High-profile incidents like the Sixteenth Street Baptist Church bombing thrust the racial violence in Birmingham into the public eye. The country could not ignore the tragic loss of four innocent girls, and their deaths became “the real beginning of hope for blacks and whites in Birmingham” (168). However, the impulse to ignore and forget what happened remained strong in Birmingham’s Black community after the bombing. After the girls’ funerals, “no one spoke of the tragedy or the girls who died” (83), and McKinstry felt alone with her grief as everyone around her seemed to move on quickly. This collective silence served as a protective barrier, a way to cope with the trauma and avoid further conflict or attention from those who perpetuated the violence. However, it also limited opportunities for healing and allowed deep emotional scars to form on individuals and communities. For McKinstry, her four friends were dead, and she narrowly escaped death because she needed to write the morning’s report and couldn’t stay with her friends to talk in the bathroom. Additionally, any hope McKinstry had in the FBI was quickly lost, as no convictions were made despite the belief that everyone knew who was behind the bombing. McKinstry had, until this point, lived as insulated a life as was possible in Birmingham, shielded from much of the racial violence by her family. It became suddenly real in the most horrifying way, with the knowledge of her friends’ dismembered bodies stuck in her head. McKinstry also talks specifically about mental health and the public resources that were not provided to her community, particularly the children. While some community members perhaps felt that ceasing talk of the dead girls would allow them to keep fighting for civil rights, it is clear through McKinstry’s writing that she needed to talk about the bombing to feel her experience and feelings were valid.

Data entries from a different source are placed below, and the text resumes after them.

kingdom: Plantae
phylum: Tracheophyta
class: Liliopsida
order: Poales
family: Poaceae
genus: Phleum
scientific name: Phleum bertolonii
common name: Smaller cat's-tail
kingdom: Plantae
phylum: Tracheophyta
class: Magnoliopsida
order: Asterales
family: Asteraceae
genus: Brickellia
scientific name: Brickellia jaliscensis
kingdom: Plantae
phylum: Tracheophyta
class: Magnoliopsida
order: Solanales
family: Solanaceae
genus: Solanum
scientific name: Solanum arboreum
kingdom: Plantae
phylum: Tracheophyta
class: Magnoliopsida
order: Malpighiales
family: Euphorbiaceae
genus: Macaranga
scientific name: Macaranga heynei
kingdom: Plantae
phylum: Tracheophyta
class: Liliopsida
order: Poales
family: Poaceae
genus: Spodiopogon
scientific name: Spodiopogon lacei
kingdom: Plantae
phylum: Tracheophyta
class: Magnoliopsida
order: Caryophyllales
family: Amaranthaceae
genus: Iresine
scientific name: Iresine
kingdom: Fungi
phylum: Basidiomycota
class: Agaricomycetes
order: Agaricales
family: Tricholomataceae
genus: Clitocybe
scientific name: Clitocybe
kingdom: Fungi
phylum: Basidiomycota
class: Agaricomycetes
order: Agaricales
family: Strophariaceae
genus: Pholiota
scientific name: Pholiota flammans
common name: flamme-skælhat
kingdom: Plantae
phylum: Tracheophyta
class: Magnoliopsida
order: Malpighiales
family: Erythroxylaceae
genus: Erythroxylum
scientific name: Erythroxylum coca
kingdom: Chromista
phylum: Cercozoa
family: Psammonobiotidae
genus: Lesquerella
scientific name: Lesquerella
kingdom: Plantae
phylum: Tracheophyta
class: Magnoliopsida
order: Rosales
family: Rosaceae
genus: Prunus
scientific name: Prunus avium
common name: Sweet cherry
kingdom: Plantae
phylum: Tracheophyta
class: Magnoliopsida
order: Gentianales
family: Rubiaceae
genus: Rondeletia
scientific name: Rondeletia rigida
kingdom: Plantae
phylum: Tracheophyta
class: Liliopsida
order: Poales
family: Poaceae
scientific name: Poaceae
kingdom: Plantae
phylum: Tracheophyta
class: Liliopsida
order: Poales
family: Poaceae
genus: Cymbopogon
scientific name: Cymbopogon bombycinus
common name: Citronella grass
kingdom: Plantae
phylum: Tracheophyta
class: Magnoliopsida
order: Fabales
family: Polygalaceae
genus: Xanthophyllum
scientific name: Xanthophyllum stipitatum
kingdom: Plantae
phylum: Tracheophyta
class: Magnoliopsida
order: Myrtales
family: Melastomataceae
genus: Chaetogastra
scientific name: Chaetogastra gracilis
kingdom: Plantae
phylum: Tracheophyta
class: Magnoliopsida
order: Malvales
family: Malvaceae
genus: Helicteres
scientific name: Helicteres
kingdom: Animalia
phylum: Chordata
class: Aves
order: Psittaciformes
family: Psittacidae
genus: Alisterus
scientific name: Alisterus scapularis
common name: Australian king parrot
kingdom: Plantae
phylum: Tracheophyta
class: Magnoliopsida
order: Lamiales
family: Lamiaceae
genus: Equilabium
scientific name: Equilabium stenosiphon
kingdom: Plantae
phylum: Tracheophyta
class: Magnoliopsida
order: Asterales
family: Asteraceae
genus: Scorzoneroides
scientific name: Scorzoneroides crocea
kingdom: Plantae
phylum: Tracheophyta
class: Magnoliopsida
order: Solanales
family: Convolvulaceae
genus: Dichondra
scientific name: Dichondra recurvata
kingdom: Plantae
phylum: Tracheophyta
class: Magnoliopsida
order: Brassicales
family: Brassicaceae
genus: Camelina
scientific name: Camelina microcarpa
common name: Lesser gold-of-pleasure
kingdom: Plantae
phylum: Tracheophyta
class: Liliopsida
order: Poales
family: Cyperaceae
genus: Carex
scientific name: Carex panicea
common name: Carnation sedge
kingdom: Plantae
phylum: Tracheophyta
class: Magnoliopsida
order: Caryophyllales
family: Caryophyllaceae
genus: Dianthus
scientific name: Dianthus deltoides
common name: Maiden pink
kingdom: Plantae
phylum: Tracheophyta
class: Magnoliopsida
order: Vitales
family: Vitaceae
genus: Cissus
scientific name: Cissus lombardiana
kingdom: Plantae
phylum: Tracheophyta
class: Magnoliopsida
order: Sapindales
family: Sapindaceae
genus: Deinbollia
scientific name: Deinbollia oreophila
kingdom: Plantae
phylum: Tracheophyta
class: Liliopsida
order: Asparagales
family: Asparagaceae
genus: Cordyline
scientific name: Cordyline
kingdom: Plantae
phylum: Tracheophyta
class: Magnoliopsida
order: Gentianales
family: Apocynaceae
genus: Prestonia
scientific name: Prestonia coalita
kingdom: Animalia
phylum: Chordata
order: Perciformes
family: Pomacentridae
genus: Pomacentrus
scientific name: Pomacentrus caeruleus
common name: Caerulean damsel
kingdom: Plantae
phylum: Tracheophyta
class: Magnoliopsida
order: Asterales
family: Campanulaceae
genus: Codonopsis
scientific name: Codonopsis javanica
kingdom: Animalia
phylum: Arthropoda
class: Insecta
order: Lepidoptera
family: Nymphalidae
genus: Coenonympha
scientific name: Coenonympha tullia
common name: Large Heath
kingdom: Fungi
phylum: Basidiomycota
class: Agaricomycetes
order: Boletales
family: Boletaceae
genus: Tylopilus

In describing the aftermath of the bombing, McKinstry delves further into the theme of The Enduring and Personal Impact of Racial Violence. Throughout these chapters, she details the initial impact of the bombing on her life and the lives of others and alludes to the long-term consequences it would have for her. While the girls’ deaths were highly publicized, McKinstry notes, “The media didn’t cover others whose lives were irrevocably altered that day” (82). The bombing caused an abrupt loss of childhood innocence that completely changed her worldview, and she slipped into a deep depression that lasted years. The bombing also permanently affected others involved, including McKinstry’s little brother Kirk, who clung to the first stranger he found after escaping the church, and Addie’s sister Sarah Collins, who was in the women’s bathroom when the bomb exploded. After the trauma, Kirk “seemingly lost his desire for conversation” (66). He “became a quiet child” (66), never marrying or having children. Sarah Collins lost her eye in the bombing, but more serious were “the wounds to her spirit;” Sarah spent many years “in silence and seclusion” as a result of the tragedy (82). However, the nurse who admitted Sarah broke segregation laws, capturing a moment of humanity in such a violent event. Through these personal accounts, McKinstry illustrates the deep and lasting trauma that violence inflicts on its victims, shaping their lives in unseen but significant ways that remain hidden from the public eye. By highlighting Dr. King’s eulogies and the sudden focus on Birmingham, McKinstry examines the macro and micro perspectives side by side to demonstrate the effects on a single life. While Dr. King spoke, McKinstry stayed at home, unable to be near her friends’ bodies. While a figure like Dr. King, who was well-versed in racial violence and injustice, could use the passion and anger from the bombing to call for unity in the Black community, McKinstry’s first up-close look at racial violence left her in shock. This presents the idea of desensitization to violence, as well as people’s unique responses to atrocity.